Splitting is a bad idea if one of the moves currently being searched is likely to increase alpha. This is typically the case for the first (or the first few) moves in a PV or cut node. In fact you never know if a move being searched will up alpha, and moves that do typically take a longer time to search. So there always is a risk when splitting. While helping out with the currently searched move is alays safe.
OTOH, if the remaining search depth is too low, and many threads are already searching the tree, there is no meaningful way to go in and help to get the result quicker. E.g. a 3-ply search from an all-node will, for each move, probably take the cut-move reply from the hash with near-zero effort, and find all non-captures futile at 1 ply, only generating captures. There is not much there that can be distributed over two threads there. You don't want multiple threads to end up in a node where the eval will cause a stand-pat cutoff.
▬▬▬▬▬▬▬▬▬▬
WHAT IS ASKED:
1) From the passage on splitting a parallel chess search, extract the words between "OTOH, if the" and "a stand-pat cutoff.", inclusive.
2) Extend the passage on splitting a parallel chess search, starting right after its final sentence.

SUPPLIED ENTRIES:
▬▬▬▬▬▬▬▬▬▬
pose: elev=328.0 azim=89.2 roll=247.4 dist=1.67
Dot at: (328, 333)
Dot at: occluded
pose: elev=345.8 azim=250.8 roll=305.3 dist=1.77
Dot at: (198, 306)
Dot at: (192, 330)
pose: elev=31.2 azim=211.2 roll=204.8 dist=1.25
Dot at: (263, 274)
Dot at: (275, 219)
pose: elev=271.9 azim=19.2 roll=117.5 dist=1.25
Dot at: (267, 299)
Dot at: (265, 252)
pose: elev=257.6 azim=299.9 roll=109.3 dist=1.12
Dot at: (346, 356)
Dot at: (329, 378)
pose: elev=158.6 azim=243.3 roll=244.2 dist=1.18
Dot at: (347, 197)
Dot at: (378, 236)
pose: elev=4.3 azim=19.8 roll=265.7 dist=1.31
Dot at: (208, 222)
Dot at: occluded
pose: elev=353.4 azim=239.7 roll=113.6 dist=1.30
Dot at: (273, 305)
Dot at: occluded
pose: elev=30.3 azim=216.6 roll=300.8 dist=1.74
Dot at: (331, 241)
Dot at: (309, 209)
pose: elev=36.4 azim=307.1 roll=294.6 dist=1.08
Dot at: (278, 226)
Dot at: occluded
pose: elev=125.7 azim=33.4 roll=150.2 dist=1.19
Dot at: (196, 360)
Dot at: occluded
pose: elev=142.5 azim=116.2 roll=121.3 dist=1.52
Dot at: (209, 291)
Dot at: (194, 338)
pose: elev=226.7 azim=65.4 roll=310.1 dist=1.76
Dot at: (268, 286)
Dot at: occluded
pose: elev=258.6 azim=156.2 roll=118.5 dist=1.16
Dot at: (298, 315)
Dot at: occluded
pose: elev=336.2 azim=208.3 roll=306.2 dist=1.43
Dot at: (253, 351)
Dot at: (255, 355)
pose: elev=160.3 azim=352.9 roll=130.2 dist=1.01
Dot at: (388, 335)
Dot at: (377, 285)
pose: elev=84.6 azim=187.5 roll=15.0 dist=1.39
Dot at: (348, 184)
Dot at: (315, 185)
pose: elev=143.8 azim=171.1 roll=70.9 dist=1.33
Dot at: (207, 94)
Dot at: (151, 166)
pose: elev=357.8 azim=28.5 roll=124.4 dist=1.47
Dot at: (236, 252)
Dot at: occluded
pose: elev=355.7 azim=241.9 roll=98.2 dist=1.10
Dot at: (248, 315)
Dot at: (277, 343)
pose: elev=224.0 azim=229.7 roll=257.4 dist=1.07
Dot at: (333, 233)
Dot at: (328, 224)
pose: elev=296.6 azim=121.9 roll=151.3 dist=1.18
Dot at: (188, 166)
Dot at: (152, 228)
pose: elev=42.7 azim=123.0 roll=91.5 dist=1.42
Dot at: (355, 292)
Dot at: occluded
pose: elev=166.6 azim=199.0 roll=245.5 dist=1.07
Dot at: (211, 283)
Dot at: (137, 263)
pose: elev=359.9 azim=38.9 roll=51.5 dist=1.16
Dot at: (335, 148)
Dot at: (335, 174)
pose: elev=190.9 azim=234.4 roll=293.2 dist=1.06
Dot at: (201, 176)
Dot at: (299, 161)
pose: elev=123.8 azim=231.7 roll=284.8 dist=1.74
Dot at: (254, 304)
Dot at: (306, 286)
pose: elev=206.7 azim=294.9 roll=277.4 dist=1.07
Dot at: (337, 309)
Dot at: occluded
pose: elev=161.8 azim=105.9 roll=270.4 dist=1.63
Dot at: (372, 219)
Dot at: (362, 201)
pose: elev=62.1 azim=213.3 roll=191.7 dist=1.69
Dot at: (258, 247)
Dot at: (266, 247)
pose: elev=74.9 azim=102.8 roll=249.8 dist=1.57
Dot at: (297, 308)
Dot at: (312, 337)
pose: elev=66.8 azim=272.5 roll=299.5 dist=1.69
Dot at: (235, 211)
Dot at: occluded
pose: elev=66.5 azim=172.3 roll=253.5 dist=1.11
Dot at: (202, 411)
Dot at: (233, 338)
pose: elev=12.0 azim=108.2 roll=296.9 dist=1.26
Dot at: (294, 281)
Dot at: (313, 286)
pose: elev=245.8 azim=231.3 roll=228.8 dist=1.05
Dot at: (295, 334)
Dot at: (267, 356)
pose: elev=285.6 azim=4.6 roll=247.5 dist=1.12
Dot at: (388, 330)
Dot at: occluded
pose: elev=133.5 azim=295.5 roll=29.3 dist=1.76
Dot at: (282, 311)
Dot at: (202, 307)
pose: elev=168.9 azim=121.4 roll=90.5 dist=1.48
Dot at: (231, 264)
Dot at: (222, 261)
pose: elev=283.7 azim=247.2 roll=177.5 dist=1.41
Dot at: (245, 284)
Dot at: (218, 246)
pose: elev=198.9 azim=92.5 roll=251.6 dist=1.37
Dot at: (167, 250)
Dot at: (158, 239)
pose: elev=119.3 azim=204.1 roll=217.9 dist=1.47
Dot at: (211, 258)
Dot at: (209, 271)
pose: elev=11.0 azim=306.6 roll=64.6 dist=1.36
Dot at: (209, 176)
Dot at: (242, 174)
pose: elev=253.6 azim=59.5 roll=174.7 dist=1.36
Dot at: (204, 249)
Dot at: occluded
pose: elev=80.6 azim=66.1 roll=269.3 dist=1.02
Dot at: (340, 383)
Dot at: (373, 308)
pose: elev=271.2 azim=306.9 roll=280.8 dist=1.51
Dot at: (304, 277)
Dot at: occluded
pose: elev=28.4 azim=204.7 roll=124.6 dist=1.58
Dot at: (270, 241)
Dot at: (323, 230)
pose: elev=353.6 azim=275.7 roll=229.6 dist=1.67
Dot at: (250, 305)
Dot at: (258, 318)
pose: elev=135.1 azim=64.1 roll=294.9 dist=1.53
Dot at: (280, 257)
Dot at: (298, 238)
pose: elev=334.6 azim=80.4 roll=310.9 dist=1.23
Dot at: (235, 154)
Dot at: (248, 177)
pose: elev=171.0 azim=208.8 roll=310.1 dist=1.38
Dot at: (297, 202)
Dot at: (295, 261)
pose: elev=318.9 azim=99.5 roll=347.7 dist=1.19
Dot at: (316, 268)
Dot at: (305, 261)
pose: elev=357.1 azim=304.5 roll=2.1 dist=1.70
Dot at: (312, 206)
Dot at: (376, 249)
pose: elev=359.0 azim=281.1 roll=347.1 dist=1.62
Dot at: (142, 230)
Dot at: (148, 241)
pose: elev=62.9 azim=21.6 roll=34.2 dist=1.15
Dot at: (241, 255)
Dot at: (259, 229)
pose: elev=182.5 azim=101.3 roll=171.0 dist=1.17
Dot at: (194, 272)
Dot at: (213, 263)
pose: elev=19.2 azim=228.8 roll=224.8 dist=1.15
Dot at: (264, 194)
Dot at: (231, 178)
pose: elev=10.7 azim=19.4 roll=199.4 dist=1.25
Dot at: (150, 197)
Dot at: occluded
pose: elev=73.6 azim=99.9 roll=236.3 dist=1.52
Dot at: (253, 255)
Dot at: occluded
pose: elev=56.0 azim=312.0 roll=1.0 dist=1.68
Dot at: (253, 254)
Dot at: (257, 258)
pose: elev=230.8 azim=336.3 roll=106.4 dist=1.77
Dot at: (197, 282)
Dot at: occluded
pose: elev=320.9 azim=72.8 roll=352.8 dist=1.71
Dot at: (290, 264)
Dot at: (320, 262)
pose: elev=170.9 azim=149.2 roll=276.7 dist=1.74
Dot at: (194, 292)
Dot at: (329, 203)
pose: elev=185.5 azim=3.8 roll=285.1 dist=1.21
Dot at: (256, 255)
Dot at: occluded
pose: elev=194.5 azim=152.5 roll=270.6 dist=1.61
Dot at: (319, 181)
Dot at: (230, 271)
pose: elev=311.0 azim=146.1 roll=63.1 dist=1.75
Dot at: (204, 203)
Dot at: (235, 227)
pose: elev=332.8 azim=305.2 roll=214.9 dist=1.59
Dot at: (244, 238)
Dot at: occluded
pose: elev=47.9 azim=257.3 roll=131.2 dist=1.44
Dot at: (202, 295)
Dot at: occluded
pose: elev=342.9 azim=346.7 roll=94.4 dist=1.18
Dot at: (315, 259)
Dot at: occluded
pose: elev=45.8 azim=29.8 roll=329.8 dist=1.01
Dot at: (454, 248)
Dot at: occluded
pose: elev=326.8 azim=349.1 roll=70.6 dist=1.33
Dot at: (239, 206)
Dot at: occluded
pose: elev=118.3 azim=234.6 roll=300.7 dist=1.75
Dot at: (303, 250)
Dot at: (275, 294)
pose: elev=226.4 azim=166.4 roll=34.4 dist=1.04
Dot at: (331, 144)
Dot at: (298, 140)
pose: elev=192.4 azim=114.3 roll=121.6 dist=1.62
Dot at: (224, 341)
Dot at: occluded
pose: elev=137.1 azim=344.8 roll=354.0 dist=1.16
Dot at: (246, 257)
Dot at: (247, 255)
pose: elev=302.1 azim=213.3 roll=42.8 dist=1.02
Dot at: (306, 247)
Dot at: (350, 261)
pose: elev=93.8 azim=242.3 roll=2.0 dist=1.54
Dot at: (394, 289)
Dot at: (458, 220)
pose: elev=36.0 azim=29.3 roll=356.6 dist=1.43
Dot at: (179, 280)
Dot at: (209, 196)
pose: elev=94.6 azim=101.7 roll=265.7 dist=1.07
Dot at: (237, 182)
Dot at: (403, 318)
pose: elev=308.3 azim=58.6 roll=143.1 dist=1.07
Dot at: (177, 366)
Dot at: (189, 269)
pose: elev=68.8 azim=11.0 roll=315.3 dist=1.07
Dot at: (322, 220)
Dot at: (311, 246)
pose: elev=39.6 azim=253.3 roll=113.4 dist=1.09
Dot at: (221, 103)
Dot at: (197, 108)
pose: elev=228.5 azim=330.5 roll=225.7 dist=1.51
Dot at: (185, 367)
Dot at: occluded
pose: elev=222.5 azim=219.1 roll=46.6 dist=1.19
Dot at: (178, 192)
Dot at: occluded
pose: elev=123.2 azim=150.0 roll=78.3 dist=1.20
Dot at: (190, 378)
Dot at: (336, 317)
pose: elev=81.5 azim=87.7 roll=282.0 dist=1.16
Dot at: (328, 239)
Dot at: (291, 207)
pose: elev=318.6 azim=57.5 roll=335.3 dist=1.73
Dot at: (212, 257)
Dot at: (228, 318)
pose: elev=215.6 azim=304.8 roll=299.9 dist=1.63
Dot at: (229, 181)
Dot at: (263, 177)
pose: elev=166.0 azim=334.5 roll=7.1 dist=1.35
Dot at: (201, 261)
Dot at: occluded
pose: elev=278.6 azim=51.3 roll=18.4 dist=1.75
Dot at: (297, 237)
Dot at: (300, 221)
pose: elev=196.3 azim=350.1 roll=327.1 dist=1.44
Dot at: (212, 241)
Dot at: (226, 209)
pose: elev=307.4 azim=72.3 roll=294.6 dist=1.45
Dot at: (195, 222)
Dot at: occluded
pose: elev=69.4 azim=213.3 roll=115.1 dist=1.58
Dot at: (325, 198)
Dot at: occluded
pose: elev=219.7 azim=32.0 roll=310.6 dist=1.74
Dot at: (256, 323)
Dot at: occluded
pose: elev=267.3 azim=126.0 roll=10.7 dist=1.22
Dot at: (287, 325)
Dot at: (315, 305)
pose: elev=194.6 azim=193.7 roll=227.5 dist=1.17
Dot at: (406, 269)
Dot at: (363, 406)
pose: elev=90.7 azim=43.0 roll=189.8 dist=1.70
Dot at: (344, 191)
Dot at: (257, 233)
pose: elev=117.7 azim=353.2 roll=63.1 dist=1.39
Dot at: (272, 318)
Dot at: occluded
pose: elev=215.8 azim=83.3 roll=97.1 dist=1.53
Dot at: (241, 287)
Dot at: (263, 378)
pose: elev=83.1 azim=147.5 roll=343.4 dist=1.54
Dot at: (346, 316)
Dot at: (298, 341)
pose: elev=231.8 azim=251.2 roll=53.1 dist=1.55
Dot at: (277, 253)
▬▬▬▬▬▬▬▬▬▬
REPLIES:
1)
OTOH, if the remaining search depth is too low, and many threads are already searching the tree, there is no meaningful way to go in and help to get the result quicker. E.g. a 3-ply search from an all-node will, for each move, probably take the cut-move reply from the hash with near-zero effort, and find all non-captures futile at 1 ply, only generating captures. There is not much there that can be distributed over two threads there. You don't want multiple threads to end up in a node where the eval will cause a stand-pat cutoff.

2)
Thus it seems wise to prefer splitting over helping below a certain remaining depth, if possible. Where exactly is dependent on the number of availabel threads, you could have rules of the type "do not enter a depth=N node with more than MaxThread[N] threads". That way split points would only move further towards the root if the subtrees near the leaves are already saturated with threads. Note that threads will also be squeezed out of nodes that become super-saturated because the remaining number of moves to be searched drops. By having the split points close to the leaves, you enhance the 'cross fertilization' of hash hits in the local (always-replace) hash-table entries.
First thread returning a score of the last move to be searched can determine the final minimax score of the node, write that score in the hash and close the hash entry. Other threads returning will use the score from the hash, because the stack frame containing the common maximum might already have been deallocated by the thread that entered the node first (if it does not leave it last).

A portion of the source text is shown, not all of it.